DOCUMENT EXCERPT start

World War II. Actual attack. German U-boats struck along our coast and throughout the Atlantic. If that had been to cut off our trade after Germany controlled western Europe, that would have been devastating. Germany even tried to develop long-range bombers to strike America. And South America would have been ripe for Nazi penetration if it ruled western Europe. America went to Europe (and Asia, of course, with Japanese attacks on American soil) to defeat the threat.

The Cold War. Threat of attack. The primary threat was nuclear weapons. But the Soviet navy posed a threat to Atlantic sea lines of communication. Controlling western Europe would have made the threat much greater. And Soviet inroads into Latin America threatened to tie us down at home. This time America stood on foreign ground to keep the threats far from America.

The 9/11 terror attacks. Actual attack. Heck, some of the training and preparations were done in Europe. And in America and Afghanistan, of course. America went abroad to fight the threats.

And if you really want to get back to the beginning, would the original settlers of the Americas have preferred to have their first line of defense in Europe rather than going about their business and looking up to see sails on the horizon getting bigger and bigger? And yeah, that was an actual attack on those who controlled the Americas then.

Keeping threats away from America relies on a friendly Canada and Mexico. That is the foundation of projecting power across the oceans.

Then we can keep threats away from our shores across the Atlantic and Pacific.

Keeping threats away from South America is another issue. A friendly Mexico helps with that. The Monroe Doctrine was an effort to keep Europeans from creating that kind of threat. France attempted to take over Mexico while we were busy with the Civil War. Initially, the British and Spanish cooperated in what started as a debt-collection mission.

DOCUMENT EXCERPT end
INFORMATION SHOWN start

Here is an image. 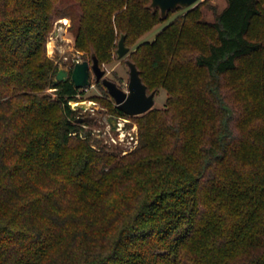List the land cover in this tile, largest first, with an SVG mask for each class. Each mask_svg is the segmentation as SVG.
<instances>
[{"label": "trees", "instance_id": "1", "mask_svg": "<svg viewBox=\"0 0 264 264\" xmlns=\"http://www.w3.org/2000/svg\"><path fill=\"white\" fill-rule=\"evenodd\" d=\"M64 17L101 65L166 19L151 0H0V264H264V121L241 131L224 88L260 56L264 86V0H227L212 22L196 7L126 59L169 108L133 116L122 156L79 137L85 90L54 85Z\"/></svg>", "mask_w": 264, "mask_h": 264}, {"label": "rangeland", "instance_id": "2", "mask_svg": "<svg viewBox=\"0 0 264 264\" xmlns=\"http://www.w3.org/2000/svg\"><path fill=\"white\" fill-rule=\"evenodd\" d=\"M226 5L227 0H198L189 7H178L166 19L155 23L148 31L133 41L130 45L129 53L123 58H117L115 50L113 49L110 57L102 62V67L106 69V75L127 90L130 68L126 59L138 49L139 45L145 42L152 43L176 18L196 7L200 8L201 18L203 20L212 22L215 19V13L222 11ZM66 19L68 22L65 25H58L60 20L65 22ZM55 32L58 33L55 34ZM50 42H52V47H50ZM117 42L118 38L114 40L113 45H116ZM47 52L57 64L65 62L67 57L81 61L87 59L91 62L89 52L77 46L76 36L72 29V19L70 17L60 18L56 21L54 29L49 36ZM260 57L255 60V63L254 61L246 64L243 62L239 70L229 74L225 79V92L229 99L237 104L239 110L238 123L241 131H245L255 123L260 122L259 119H263L264 121V112L261 113L264 111V86L259 84L256 87V81H258L260 75L255 77L256 73H258V63L262 61H260ZM262 82L264 84V80ZM84 90L85 93L78 95L80 98L79 101L95 102V104L86 110H80L78 114V117L89 118L85 123H82L84 121H78L81 124L79 137L82 139L88 137L87 139L93 148L104 150L111 154L122 156L132 152L139 143V124L138 120L133 117L137 115H119L116 111H109L104 103L107 101L110 102L113 108H115L116 103L101 81L97 82L95 80L94 75L92 77V85ZM46 93L52 96L57 95L55 88L46 89ZM168 97V90L165 87H161L155 96V104L152 109H168ZM246 99L256 101L257 106L259 103L262 104L263 107L259 106L261 111H256L258 109L249 106L244 108ZM110 115L117 116L124 122L123 130L114 131L111 129L108 121ZM254 126L257 127L256 125ZM72 134L74 136L77 135ZM244 149V153L250 154L252 152L250 147H245Z\"/></svg>", "mask_w": 264, "mask_h": 264}, {"label": "water", "instance_id": "3", "mask_svg": "<svg viewBox=\"0 0 264 264\" xmlns=\"http://www.w3.org/2000/svg\"><path fill=\"white\" fill-rule=\"evenodd\" d=\"M198 0H151L152 8H159L162 17H167L170 10H175L178 7H189L196 3ZM66 22L60 20L58 25H65ZM58 32H55L57 34ZM126 34H122L118 48L116 50L118 58L126 56L130 47L125 43ZM129 71L128 89L122 88L115 80L106 75V69L102 67L99 62L98 56L93 54L90 60L75 61L74 58L67 57L65 62L59 64V69L54 76V85L61 81L71 79L75 86L80 89H85L92 85V77L95 80L101 81L107 88L109 94L114 99L116 106L128 115H141L148 112L155 104L156 91L148 93L147 85L143 82L140 71L135 62L132 60L127 61ZM95 102L77 101L74 104L75 109H88ZM88 117H79L78 121H86ZM108 121L112 130H116L118 126V117L110 115Z\"/></svg>", "mask_w": 264, "mask_h": 264}, {"label": "built area", "instance_id": "4", "mask_svg": "<svg viewBox=\"0 0 264 264\" xmlns=\"http://www.w3.org/2000/svg\"><path fill=\"white\" fill-rule=\"evenodd\" d=\"M66 21V20H65ZM75 61H80V60H78V59H74ZM88 88V87H87ZM87 88H85V89H87ZM77 101H71L70 103H71V105H72V107H74V104L76 103ZM81 110H84V109H81ZM80 117V116H79ZM78 117V118H79ZM111 126V125H110ZM123 128H124V122L123 121H121L120 120V118L118 117V126H117V129L115 130V131H119V130H123ZM111 129H112V127H111ZM74 134H77L78 132L77 131H75V132H73ZM79 133H81V132H79Z\"/></svg>", "mask_w": 264, "mask_h": 264}, {"label": "bare ground", "instance_id": "5", "mask_svg": "<svg viewBox=\"0 0 264 264\" xmlns=\"http://www.w3.org/2000/svg\"><path fill=\"white\" fill-rule=\"evenodd\" d=\"M65 22H68V20L66 19V21ZM50 47H52V42H50Z\"/></svg>", "mask_w": 264, "mask_h": 264}]
</instances>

INFORMATION SHOWN end

TASKS TO CARRY OUT:
**A.** In the text on keeping threats away from America, list every event that opens a paragraph and is then labeled either an actual attack or a threat of attack.
**B.** In the text on keeping threats away from America, take the part that opens with the words "And if you really" and closes with "across the oceans.", and write it out again with "foundation" swapped for "cornerstone".
The listing comes from a separate source and is unrelated to the text.

ANSWERS FOR THE TASKS:
**A.**
World War II
The Cold War
The 9/11 terror attacks

**B.**
And if you really want to get back to the beginning, would the original settlers of the Americas have preferred to have their first line of defense in Europe rather than going about their business and looking up to see sails on the horizon getting bigger and bigger? And yeah, that was an actual attack on those who controlled the Americas then.

Keeping threats away from America relies on a friendly Canada and Mexico. That is the cornerstone of projecting power across the oceans.